Truth be told, it’s hard not to feel fear, or hopelessness, or panic. I have had to distance myself not just from everyone physically, but virtually as well. I cannot carry the panic of the masses as well as my own private terror. I cannot feed or witness the hype or the frenzy. Perhaps it does nothing, but I hang out in fields with alpacas and shut my eyes and imagine myself as the little match that struck in a field and started the wildfire of hope spreading out across the world. I imagine this disaster being the ashes, and the world that follows it the phoenix that rises. I cling to faith and hope as if they are the water and I am the thirsty wanderer in the desert, and drink them down at every opportunity.
For the moment, I believe in my own soul as capable to bring about the change I wish to see in the world.
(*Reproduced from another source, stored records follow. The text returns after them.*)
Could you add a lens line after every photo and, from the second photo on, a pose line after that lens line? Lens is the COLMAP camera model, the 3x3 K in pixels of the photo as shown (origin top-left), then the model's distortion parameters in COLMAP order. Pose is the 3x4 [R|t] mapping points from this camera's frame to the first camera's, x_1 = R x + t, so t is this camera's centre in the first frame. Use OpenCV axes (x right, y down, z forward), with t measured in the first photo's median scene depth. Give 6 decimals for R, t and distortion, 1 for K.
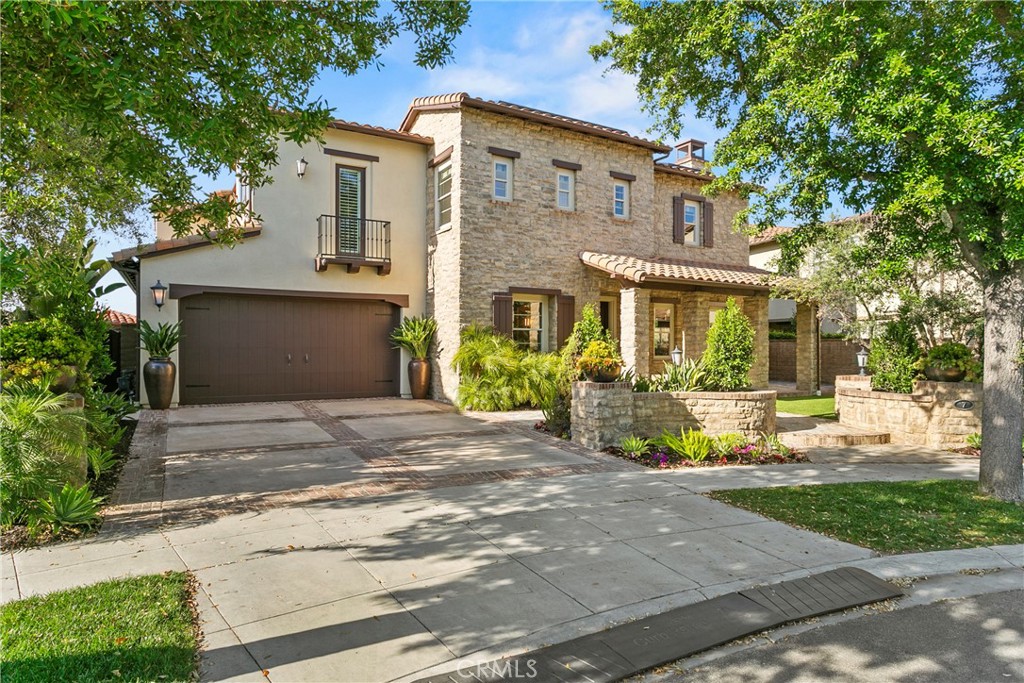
lens RADIAL K [[596.7, 0, 510.6], [0, 596.7, 345.2], [0, 0, 1]] dist [-0.019424, -0.000125]
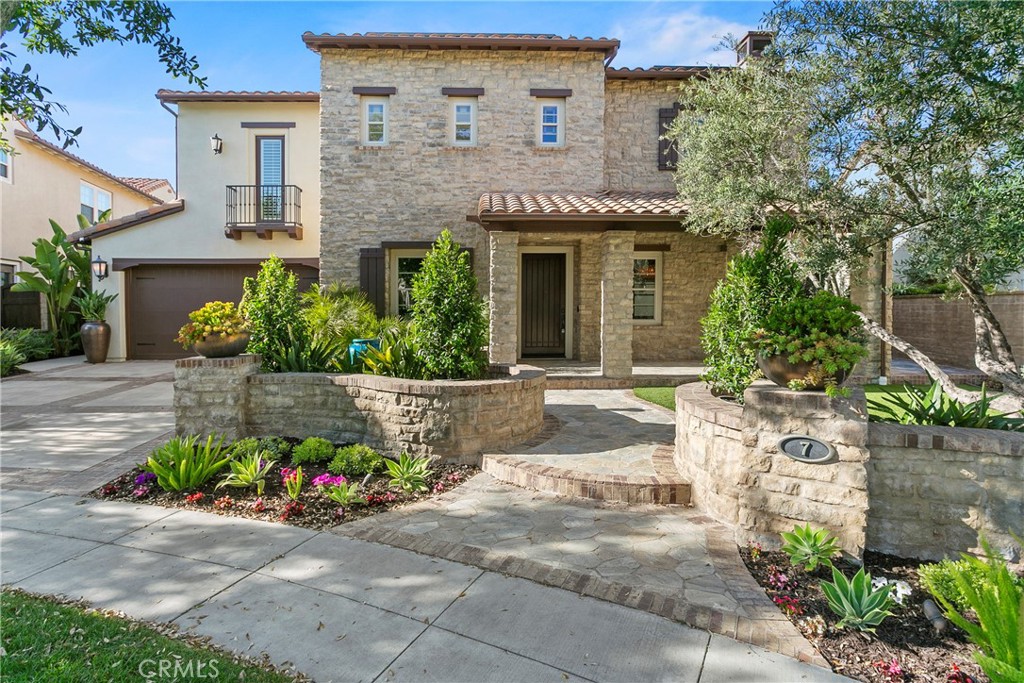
lens RADIAL K [[510.0, 0, 519.2], [0, 510.0, 318.8], [0, 0, 1]] dist [-0.012962, 0.003844]
pose [[0.874559, 0.003796, -0.484904, 0.538564], [0.006971, 0.999768, 0.020399, 0.002729], [0.484869, -0.021221, 0.874329, 0.428265]]
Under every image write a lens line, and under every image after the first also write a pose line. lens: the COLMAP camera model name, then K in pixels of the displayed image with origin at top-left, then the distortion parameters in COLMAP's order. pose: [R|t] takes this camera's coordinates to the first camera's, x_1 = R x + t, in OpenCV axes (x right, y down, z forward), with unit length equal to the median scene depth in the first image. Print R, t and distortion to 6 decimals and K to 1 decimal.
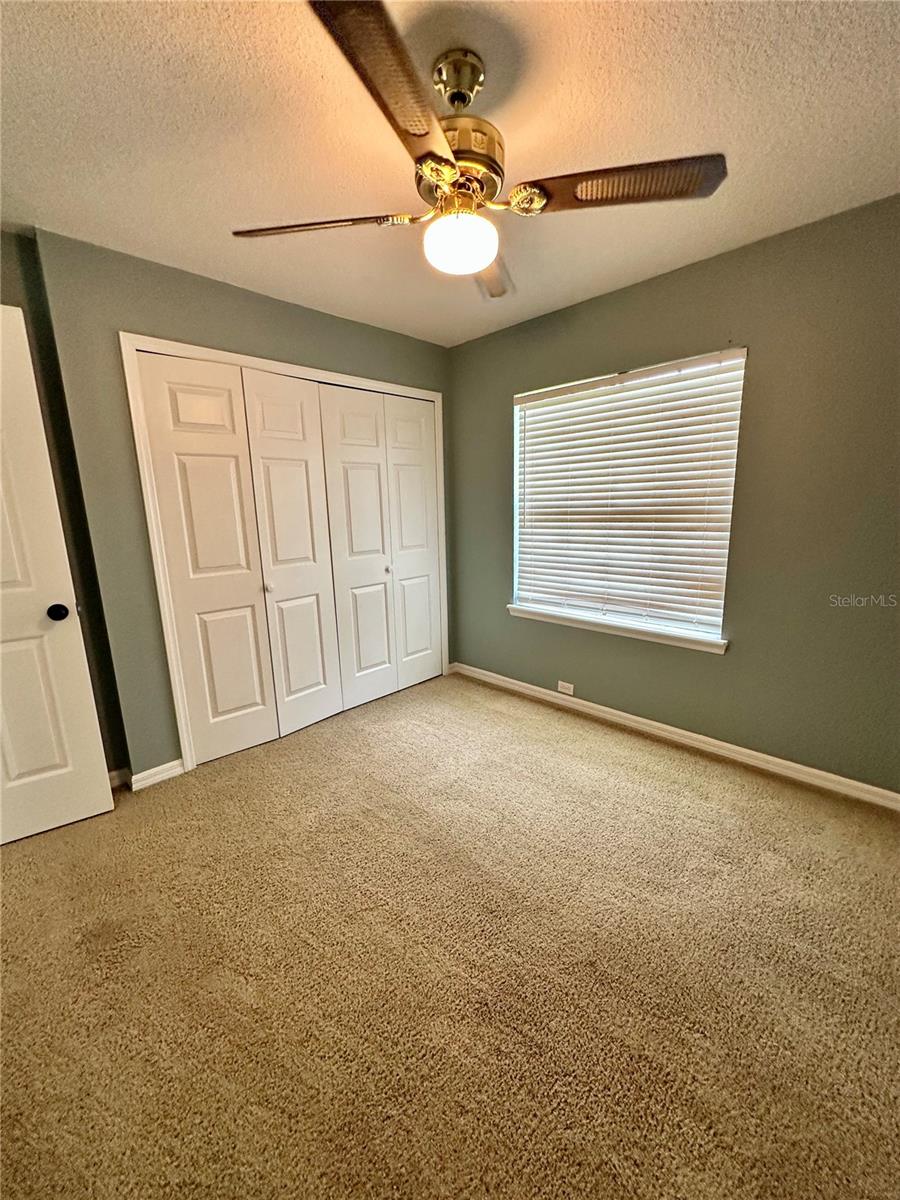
lens RADIAL K [[479.5, 0, 450.7], [0, 479.5, 599.7], [0, 0, 1]] dist [-0.002980, 0.000902]
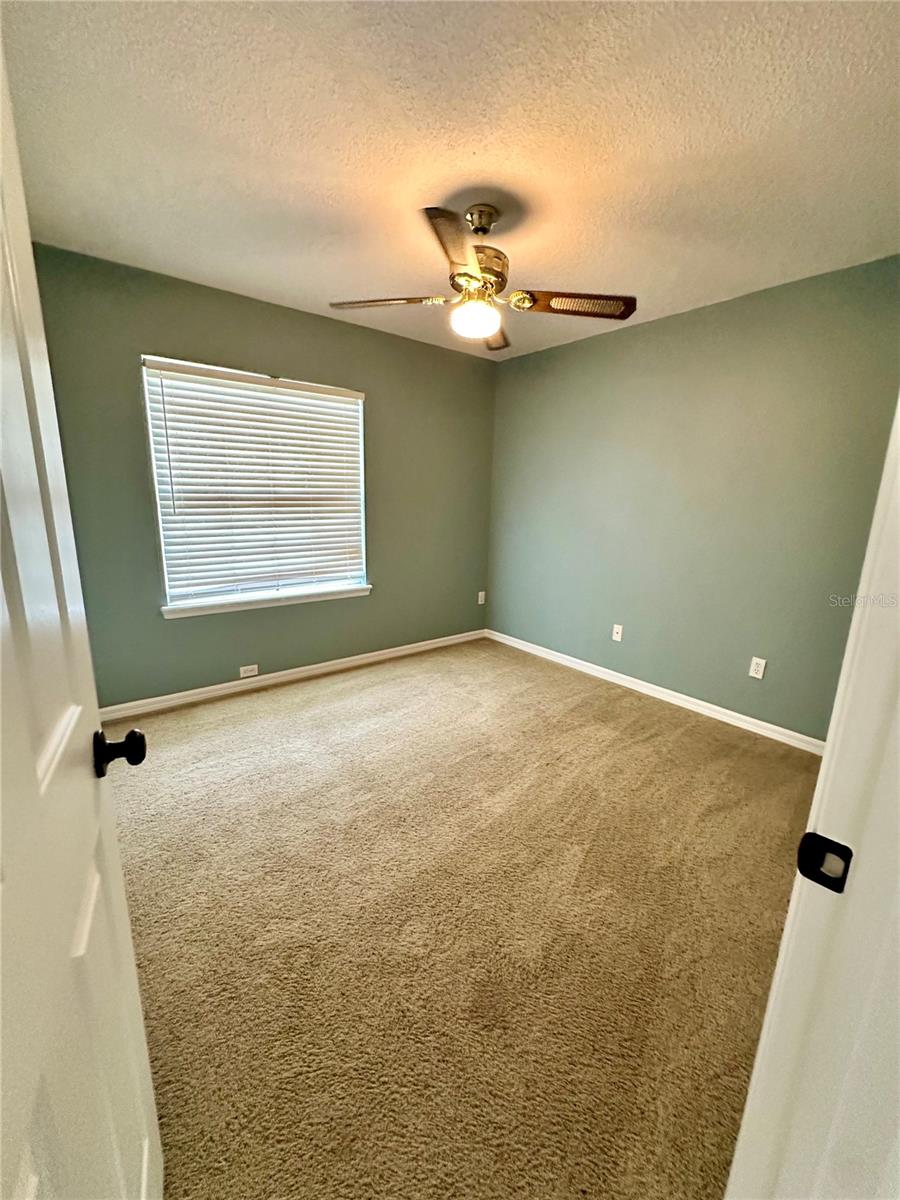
lens RADIAL K [[479.5, 0, 450.1], [0, 479.5, 601.2], [0, 0, 1]] dist [-0.002980, 0.000902]
pose [[0.117062, -0.184077, 0.975916, -0.734845], [0.176227, 0.970928, 0.161998, -0.054504], [-0.977364, 0.153019, 0.146098, 0.443640]]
Haven’t much smaller things changed my life? A book, a conversation, a song, a sunset, a smile from a stranger – all of these things and more have the power to tear a rift in the fabric of who you are and create something new.
Just be still, have a little hope, wait. This too shall pass.
***
"What could be heavier and more impenetrable than a rock, the densest of all forms? And yet some rocks undergo a change in their molecular structure, turn into crystals, and so become transparent to the light. Some carbons, under inconceivable heat and pressure, turn into diamonds, and some heavy minerals into other precious stones."